▶ Dataset:
________________________

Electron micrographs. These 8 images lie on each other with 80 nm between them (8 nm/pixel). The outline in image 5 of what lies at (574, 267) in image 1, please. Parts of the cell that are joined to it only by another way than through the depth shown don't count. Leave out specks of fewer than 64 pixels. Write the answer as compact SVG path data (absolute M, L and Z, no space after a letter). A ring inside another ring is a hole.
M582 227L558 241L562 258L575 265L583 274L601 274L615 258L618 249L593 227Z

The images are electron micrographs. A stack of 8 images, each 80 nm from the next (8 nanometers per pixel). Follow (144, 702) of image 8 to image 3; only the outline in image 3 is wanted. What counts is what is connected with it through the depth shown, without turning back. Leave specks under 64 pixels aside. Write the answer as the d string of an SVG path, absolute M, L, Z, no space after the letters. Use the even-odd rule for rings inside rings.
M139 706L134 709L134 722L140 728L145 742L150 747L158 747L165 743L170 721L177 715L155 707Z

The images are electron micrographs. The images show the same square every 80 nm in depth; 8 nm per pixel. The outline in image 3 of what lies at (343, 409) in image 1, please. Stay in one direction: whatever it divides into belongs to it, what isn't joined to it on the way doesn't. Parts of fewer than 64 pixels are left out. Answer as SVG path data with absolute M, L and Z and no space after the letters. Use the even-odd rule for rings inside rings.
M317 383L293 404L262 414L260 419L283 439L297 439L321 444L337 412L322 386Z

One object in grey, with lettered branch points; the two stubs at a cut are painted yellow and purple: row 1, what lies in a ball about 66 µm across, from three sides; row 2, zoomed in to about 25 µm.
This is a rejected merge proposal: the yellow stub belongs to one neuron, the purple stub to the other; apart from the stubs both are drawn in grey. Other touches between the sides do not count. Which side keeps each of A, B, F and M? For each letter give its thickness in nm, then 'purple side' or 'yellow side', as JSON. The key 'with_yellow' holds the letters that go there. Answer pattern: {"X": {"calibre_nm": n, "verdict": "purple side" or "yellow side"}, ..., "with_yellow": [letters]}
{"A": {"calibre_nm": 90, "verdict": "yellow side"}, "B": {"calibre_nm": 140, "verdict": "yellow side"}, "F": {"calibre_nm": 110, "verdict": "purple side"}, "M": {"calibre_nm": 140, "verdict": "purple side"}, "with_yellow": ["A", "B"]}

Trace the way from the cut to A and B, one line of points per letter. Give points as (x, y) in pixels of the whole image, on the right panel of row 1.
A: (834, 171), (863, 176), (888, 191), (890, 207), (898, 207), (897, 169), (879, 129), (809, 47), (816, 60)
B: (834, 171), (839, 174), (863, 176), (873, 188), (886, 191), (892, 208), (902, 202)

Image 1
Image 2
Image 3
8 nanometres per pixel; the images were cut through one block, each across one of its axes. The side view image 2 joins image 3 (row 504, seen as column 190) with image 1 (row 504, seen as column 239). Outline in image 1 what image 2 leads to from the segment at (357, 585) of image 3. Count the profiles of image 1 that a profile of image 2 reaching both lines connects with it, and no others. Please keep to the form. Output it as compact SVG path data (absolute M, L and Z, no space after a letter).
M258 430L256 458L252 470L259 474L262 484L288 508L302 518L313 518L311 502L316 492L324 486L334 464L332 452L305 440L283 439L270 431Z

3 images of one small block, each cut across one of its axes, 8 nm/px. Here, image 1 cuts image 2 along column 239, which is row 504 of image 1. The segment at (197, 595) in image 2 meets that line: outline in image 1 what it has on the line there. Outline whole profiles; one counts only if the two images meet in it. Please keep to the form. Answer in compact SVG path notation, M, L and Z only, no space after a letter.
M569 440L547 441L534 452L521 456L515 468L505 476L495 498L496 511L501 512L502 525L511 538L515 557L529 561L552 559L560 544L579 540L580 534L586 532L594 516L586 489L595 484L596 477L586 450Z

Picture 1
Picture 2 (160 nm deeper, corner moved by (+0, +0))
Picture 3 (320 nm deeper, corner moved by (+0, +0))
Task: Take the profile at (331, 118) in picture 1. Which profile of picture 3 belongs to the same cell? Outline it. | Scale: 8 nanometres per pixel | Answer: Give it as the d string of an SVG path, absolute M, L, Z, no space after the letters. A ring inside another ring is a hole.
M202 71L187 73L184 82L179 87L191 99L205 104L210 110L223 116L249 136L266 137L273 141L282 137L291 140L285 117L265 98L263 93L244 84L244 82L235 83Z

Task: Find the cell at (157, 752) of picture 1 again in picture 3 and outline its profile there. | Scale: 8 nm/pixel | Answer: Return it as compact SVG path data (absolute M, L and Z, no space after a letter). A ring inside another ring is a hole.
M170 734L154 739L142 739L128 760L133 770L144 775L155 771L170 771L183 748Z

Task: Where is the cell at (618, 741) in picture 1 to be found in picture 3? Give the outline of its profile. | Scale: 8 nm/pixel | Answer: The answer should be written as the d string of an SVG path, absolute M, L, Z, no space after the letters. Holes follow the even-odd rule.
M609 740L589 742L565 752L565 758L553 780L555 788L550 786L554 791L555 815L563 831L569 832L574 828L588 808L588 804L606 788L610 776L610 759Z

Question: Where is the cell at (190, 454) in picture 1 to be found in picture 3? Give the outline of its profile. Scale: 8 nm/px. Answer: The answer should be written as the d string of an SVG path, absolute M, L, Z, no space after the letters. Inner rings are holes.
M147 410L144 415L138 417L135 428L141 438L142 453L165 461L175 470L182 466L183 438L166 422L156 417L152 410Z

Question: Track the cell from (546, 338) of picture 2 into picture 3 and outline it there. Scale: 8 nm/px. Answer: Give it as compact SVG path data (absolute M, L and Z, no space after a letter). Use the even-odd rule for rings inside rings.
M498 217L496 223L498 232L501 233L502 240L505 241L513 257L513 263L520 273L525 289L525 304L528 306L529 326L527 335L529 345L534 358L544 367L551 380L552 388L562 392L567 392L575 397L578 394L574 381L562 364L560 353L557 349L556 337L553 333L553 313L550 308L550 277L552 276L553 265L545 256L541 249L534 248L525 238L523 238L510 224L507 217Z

________________________

▶ Directions: Please copy each entry. Leave nothing out.

▶ Written response:
Electron micrographs. These 8 images lie on each other with 80 nm between them (8 nm/pixel). The outline in image 5 of what lies at (574, 267) in image 1, please. Parts of the cell that are joined to it only by another way than through the depth shown don't count. Leave out specks of fewer than 64 pixels. Write the answer as compact SVG path data (absolute M, L and Z, no space after a letter). A ring inside another ring is a hole.
M582 227L558 241L562 258L575 265L583 274L601 274L615 258L618 249L593 227Z

The images are electron micrographs. A stack of 8 images, each 80 nm from the next (8 nanometers per pixel). Follow (144, 702) of image 8 to image 3; only the outline in image 3 is wanted. What counts is what is connected with it through the depth shown, without turning back. Leave specks under 64 pixels aside. Write the answer as the d string of an SVG path, absolute M, L, Z, no space after the letters. Use the even-odd rule for rings inside rings.
M139 706L134 709L134 722L140 728L145 742L150 747L158 747L165 743L170 721L177 715L155 707Z

The images are electron micrographs. The images show the same square every 80 nm in depth; 8 nm per pixel. The outline in image 3 of what lies at (343, 409) in image 1, please. Stay in one direction: whatever it divides into belongs to it, what isn't joined to it on the way doesn't. Parts of fewer than 64 pixels are left out. Answer as SVG path data with absolute M, L and Z and no space after the letters. Use the even-odd rule for rings inside rings.
M317 383L293 404L262 414L260 419L283 439L297 439L321 444L337 412L322 386Z

One object in grey, with lettered branch points; the two stubs at a cut are painted yellow and purple: row 1, what lies in a ball about 66 µm across, from three sides; row 2, zoomed in to about 25 µm.
This is a rejected merge proposal: the yellow stub belongs to one neuron, the purple stub to the other; apart from the stubs both are drawn in grey. Other touches between the sides do not count. Which side keeps each of A, B, F and M? For each letter give its thickness in nm, then 'purple side' or 'yellow side', as JSON. The key 'with_yellow' holds the letters that go there. Answer pattern: {"X": {"calibre_nm": n, "verdict": "purple side" or "yellow side"}, ..., "with_yellow": [letters]}
{"A": {"calibre_nm": 90, "verdict": "yellow side"}, "B": {"calibre_nm": 140, "verdict": "yellow side"}, "F": {"calibre_nm": 110, "verdict": "purple side"}, "M": {"calibre_nm": 140, "verdict": "purple side"}, "with_yellow": ["A", "B"]}

Trace the way from the cut to A and B, one line of points per letter. Give points as (x, y) in pixels of the whole image, on the right panel of row 1.
A: (834, 171), (863, 176), (888, 191), (890, 207), (898, 207), (897, 169), (879, 129), (809, 47), (816, 60)
B: (834, 171), (839, 174), (863, 176), (873, 188), (886, 191), (892, 208), (902, 202)

Image 1
Image 2
Image 3
8 nanometres per pixel; the images were cut through one block, each across one of its axes. The side view image 2 joins image 3 (row 504, seen as column 190) with image 1 (row 504, seen as column 239). Outline in image 1 what image 2 leads to from the segment at (357, 585) of image 3. Count the profiles of image 1 that a profile of image 2 reaching both lines connects with it, and no others. Please keep to the form. Output it as compact SVG path data (absolute M, L and Z, no space after a letter).
M258 430L256 458L252 470L259 474L262 484L288 508L302 518L313 518L311 502L316 492L324 486L334 464L332 452L305 440L283 439L270 431Z

3 images of one small block, each cut across one of its axes, 8 nm/px. Here, image 1 cuts image 2 along column 239, which is row 504 of image 1. The segment at (197, 595) in image 2 meets that line: outline in image 1 what it has on the line there. Outline whole profiles; one counts only if the two images meet in it. Please keep to the form. Answer in compact SVG path notation, M, L and Z only, no space after a letter.
M569 440L547 441L534 452L521 456L515 468L505 476L495 498L496 511L501 512L502 525L511 538L515 557L529 561L552 559L560 544L579 540L580 534L586 532L594 516L586 489L595 484L596 477L586 450Z

Picture 1
Picture 2 (160 nm deeper, corner moved by (+0, +0))
Picture 3 (320 nm deeper, corner moved by (+0, +0))
Task: Take the profile at (331, 118) in picture 1. Which profile of picture 3 belongs to the same cell? Outline it. | Scale: 8 nanometres per pixel | Answer: Give it as the d string of an SVG path, absolute M, L, Z, no space after the letters. A ring inside another ring is a hole.
M202 71L187 73L184 82L179 87L191 99L205 104L210 110L223 116L249 136L266 137L273 141L282 137L291 140L285 117L265 98L263 93L244 84L244 82L235 83Z

Task: Find the cell at (157, 752) of picture 1 again in picture 3 and outline its profile there. | Scale: 8 nm/pixel | Answer: Return it as compact SVG path data (absolute M, L and Z, no space after a letter). A ring inside another ring is a hole.
M170 734L154 739L142 739L128 760L133 770L144 775L155 771L170 771L183 748Z

Task: Where is the cell at (618, 741) in picture 1 to be found in picture 3? Give the outline of its profile. | Scale: 8 nm/pixel | Answer: The answer should be written as the d string of an SVG path, absolute M, L, Z, no space after the letters. Holes follow the even-odd rule.
M609 740L589 742L565 752L565 758L553 780L555 788L550 786L554 791L555 815L563 831L569 832L574 828L588 808L588 804L606 788L610 776L610 759Z

Question: Where is the cell at (190, 454) in picture 1 to be found in picture 3? Give the outline of its profile. Scale: 8 nm/px. Answer: The answer should be written as the d string of an SVG path, absolute M, L, Z, no space after the letters. Inner rings are holes.
M147 410L144 415L138 417L135 428L141 438L142 453L165 461L175 470L182 466L183 438L166 422L156 417L152 410Z

Question: Track the cell from (546, 338) of picture 2 into picture 3 and outline it there. Scale: 8 nm/px. Answer: Give it as compact SVG path data (absolute M, L and Z, no space after a letter). Use the even-odd rule for rings inside rings.
M498 217L496 223L498 232L501 233L502 240L505 241L513 257L513 263L520 273L525 289L525 304L528 306L529 326L527 335L529 345L534 358L544 367L551 380L552 388L562 392L567 392L575 397L578 394L574 381L562 364L560 353L557 349L556 337L553 333L553 313L550 308L550 277L552 276L553 265L545 256L541 249L534 248L525 238L523 238L510 224L507 217Z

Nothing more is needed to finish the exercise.